● **Task**: Reproduce the lines below, substituting "Decline" for every occurrence of "Reject" and leaving everything else unchanged.

● **Records provided**:

______________________________

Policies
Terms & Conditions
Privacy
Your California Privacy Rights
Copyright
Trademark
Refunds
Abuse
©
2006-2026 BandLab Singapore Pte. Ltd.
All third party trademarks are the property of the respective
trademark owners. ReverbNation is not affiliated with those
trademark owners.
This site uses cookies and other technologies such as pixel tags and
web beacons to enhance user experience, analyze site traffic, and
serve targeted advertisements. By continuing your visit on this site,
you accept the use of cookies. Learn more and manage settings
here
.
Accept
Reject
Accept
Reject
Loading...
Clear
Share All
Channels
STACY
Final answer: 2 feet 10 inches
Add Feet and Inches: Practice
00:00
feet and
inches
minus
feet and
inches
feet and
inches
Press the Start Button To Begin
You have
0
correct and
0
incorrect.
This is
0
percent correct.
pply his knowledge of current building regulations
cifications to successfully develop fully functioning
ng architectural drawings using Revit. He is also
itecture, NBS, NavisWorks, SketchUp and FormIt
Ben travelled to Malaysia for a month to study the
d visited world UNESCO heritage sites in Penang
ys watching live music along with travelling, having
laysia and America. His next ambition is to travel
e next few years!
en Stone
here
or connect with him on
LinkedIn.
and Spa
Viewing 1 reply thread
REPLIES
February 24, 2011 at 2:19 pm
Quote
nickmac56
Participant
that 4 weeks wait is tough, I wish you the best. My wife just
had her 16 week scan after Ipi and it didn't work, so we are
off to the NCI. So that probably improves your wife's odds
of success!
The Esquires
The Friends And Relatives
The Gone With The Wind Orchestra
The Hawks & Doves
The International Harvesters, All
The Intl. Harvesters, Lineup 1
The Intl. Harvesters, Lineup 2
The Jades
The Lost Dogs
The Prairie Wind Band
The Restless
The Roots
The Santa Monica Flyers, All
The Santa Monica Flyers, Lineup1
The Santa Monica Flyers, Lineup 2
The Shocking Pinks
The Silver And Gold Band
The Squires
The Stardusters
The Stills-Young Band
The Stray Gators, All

______________________________

● **Written solution**:
Policies
Terms & Conditions
Privacy
Your California Privacy Rights
Copyright
Trademark
Refunds
Abuse
©
2006-2026 BandLab Singapore Pte. Ltd.
All third party trademarks are the property of the respective
trademark owners. ReverbNation is not affiliated with those
trademark owners.
This site uses cookies and other technologies such as pixel tags and
web beacons to enhance user experience, analyze site traffic, and
serve targeted advertisements. By continuing your visit on this site,
you accept the use of cookies. Learn more and manage settings
here
.
Accept
Decline
Accept
Decline
Loading...
Clear
Share All
Channels
STACY
Final answer: 2 feet 10 inches
Add Feet and Inches: Practice
00:00
feet and
inches
minus
feet and
inches
feet and
inches
Press the Start Button To Begin
You have
0
correct and
0
incorrect.
This is
0
percent correct.
pply his knowledge of current building regulations
cifications to successfully develop fully functioning
ng architectural drawings using Revit. He is also
itecture, NBS, NavisWorks, SketchUp and FormIt
Ben travelled to Malaysia for a month to study the
d visited world UNESCO heritage sites in Penang
ys watching live music along with travelling, having
laysia and America. His next ambition is to travel
e next few years!
en Stone
here
or connect with him on
LinkedIn.
and Spa
Viewing 1 reply thread
REPLIES
February 24, 2011 at 2:19 pm
Quote
nickmac56
Participant
that 4 weeks wait is tough, I wish you the best. My wife just
had her 16 week scan after Ipi and it didn't work, so we are
off to the NCI. So that probably improves your wife's odds
of success!
The Esquires
The Friends And Relatives
The Gone With The Wind Orchestra
The Hawks & Doves
The International Harvesters, All
The Intl. Harvesters, Lineup 1
The Intl. Harvesters, Lineup 2
The Jades
The Lost Dogs
The Prairie Wind Band
The Restless
The Roots
The Santa Monica Flyers, All
The Santa Monica Flyers, Lineup1
The Santa Monica Flyers, Lineup 2
The Shocking Pinks
The Silver And Gold Band
The Squires
The Stardusters
The Stills-Young Band
The Stray Gators, All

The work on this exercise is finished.